▶ Goal of the exercise
From the passage on Y Combinator and startup funding below, set down word for word the part from "When you scale" up to and including "down an elephant.".

▶ Selected passage

Saying YC does seed funding for startups is a description in terms of earlier
models. It's like calling a car a horseless carriage.
When you scale animals you can't just keep everything in proportion. For
example, volume grows as the cube of linear dimension, but surface area only
as the square. So as animals get bigger they have trouble radiating heat.
That's why mice and rabbits are furry and elephants and hippos aren't. You
can't make a mouse by scaling down an elephant.
YC represents a new, smaller kind of animal—so much smaller that all the rules
are different.
Before us, most companies in the startup funding business were venture capital
funds. VCs generally fund later stage companies than we do. And they supply so
much money that, even though the other things they do may be very valuable,
it's not that inaccurate to regard VCs as sources of money. Good VCs are
"smart money," but they're still money.
All good investors supply a combination of money and help. But these scale
differently, just as volume and surface area do. Late stage investors supply
huge amounts of money and comparatively little help: when a company about to
go public gets a mezzanine round of $50 million, the deal tends to be almost
entirely about money. As you move earlier in the venture funding process, the
ratio of help to money increases, because earlier stage companies have
different needs. Early stage companies need less money because they're smaller
and cheaper to run, but they need more help because life is so precarious for
them. So when VCs do a series A round for, say, $2 million, they generally
expect to offer a significant amount of help along with the money.
Y Combinator occupies the earliest end of the spectrum. We're at least one and
generally two steps before VC funding. (Though some startups go straight from
YC to VC, the most common trajectory is to do an angel round first.) And what
happens at Y Combinator is as different from what happens in a series A round
as a series A round is from a mezzanine financing.
At our end, money is almost a negligible factor. The startup usually consists
of just the founders. Their living expenses are the company's main expense,
and since most founders are under 30, their living expenses are low. But at
this early stage companies need a lot of help. Practically every question is
still unanswered. Some companies we've funded have been working on their
software for a year or more, but others haven't decided what to work on, or
even who the founders should be.
When PR people and journalists recount the histories of startups after they've
become big, they always underestimate how uncertain things were at first.
They're not being deliberately misleading. When you look at a company like
Google, it's hard to imagine they could once have been small and helpless.

▶ Listed entries
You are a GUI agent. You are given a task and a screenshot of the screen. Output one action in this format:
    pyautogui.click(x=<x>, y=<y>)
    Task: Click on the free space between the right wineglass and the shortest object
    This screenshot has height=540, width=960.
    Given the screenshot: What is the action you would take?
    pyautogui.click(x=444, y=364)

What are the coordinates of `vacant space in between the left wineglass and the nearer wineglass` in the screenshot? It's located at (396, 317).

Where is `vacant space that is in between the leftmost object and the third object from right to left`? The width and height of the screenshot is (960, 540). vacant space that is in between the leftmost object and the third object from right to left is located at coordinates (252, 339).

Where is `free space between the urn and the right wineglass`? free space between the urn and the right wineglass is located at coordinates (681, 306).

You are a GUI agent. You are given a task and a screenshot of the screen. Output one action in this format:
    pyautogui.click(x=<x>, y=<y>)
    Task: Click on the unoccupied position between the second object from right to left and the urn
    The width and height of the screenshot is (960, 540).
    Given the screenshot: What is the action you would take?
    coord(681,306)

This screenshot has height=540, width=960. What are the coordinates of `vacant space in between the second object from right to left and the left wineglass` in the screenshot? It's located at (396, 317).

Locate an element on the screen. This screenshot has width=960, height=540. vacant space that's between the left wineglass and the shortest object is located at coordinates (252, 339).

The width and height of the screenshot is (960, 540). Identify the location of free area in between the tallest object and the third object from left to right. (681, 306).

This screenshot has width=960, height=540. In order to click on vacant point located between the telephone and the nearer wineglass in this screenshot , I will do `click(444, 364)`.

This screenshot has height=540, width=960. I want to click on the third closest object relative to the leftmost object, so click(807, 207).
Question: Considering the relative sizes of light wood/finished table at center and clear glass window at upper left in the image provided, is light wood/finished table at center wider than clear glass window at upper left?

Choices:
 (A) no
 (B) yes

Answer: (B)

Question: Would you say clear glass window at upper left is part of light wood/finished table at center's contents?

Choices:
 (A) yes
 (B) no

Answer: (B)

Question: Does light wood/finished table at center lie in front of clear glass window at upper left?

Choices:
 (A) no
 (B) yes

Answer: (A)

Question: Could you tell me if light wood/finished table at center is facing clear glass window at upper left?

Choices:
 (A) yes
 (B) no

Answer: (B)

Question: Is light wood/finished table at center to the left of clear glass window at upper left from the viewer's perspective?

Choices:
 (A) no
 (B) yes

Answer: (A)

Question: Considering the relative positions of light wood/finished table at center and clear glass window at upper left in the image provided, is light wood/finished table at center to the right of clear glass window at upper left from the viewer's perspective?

▶ Output for this exercise
When you scale animals you can't just keep everything in proportion. For
example, volume grows as the cube of linear dimension, but surface area only
as the square. So as animals get bigger they have trouble radiating heat.
That's why mice and rabbits are furry and elephants and hippos aren't. You
can't make a mouse by scaling down an elephant.